# Regimental Numbers



## Servicepub (15 Aug 2000)

I hope that this message does not contravene any forum rules.
For the information of serious military geneologists and other researchers, Service Publications has just published "Regimental Numbers". This 64-page booklet lists all of the WWII Service Numbers, by block, and the Units to which they were allotted.
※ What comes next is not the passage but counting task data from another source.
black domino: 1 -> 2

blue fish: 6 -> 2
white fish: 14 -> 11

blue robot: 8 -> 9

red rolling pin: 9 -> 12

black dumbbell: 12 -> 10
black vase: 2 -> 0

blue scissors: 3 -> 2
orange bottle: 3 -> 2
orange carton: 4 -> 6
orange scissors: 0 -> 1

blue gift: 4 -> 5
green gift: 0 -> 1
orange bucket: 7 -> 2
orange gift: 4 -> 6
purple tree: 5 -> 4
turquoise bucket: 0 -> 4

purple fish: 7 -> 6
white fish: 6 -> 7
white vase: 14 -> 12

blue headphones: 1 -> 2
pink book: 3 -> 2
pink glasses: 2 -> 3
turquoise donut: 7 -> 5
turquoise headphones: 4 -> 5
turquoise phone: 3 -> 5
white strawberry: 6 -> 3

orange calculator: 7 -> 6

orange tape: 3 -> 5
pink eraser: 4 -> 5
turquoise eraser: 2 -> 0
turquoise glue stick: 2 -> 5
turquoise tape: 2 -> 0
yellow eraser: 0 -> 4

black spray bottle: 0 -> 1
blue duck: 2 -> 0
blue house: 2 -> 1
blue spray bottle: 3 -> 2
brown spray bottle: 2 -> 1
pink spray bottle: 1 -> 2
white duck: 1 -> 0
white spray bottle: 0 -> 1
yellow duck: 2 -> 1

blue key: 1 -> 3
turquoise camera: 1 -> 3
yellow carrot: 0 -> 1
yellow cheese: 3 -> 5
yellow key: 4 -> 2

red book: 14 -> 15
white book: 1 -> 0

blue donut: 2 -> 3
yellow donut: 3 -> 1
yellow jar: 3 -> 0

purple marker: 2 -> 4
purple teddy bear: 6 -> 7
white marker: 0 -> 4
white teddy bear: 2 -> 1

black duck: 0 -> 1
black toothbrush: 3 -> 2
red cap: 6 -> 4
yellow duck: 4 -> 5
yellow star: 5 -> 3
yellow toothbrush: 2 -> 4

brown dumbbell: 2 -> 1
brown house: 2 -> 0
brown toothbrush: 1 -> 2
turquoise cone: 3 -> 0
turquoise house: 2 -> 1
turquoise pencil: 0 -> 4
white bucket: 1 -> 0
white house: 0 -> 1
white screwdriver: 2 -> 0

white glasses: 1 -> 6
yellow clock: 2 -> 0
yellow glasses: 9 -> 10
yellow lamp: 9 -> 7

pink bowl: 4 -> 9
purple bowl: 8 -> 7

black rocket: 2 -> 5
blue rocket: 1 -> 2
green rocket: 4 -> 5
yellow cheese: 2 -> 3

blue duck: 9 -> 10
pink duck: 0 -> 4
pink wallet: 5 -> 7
Also included is an explanation of post-war service numbers, to 1965.
For price and ordering instructions contact Service Publications directly.
clive@servicepub.com
http://www.servicepub.com


----------



## Michael Dorosh (15 Aug 2000)

Send me a free copy, Clive, and I will post my review to the forum....that ought to get you into legal territory once more...

;-)

Actually, I‘ll bring us back in with this question - why did the Army revert back from SIN numbers to Service Numbers - and why do the letters not correspond to anything?

One of the guys in my unit had a SIN ending in 666 - he was pretty disappointed when his SN was assigned - and he had to stop putting the Mark of the Beast on all his kit!


----------



## Mr Magoo (16 Aug 2000)

Actually the use of SINs was never authorised for anything 
other than tax purposes.

An officer I know used a nomimal roll to prove a point about 
how much info you could get with a SIN.  She called RevCan and 
said, "I‘m (co-worker), I‘ve need some info on my taxes from last year."  Then she gave the SIN and was told how much she 
made the year previous and a lot of other info.

I know that other government departments were absolutely horrified to hear that we used SINs on our mail, on the outside of the envelopes.  You can easily assume someone‘s identity that way and not pay any taxes.


----------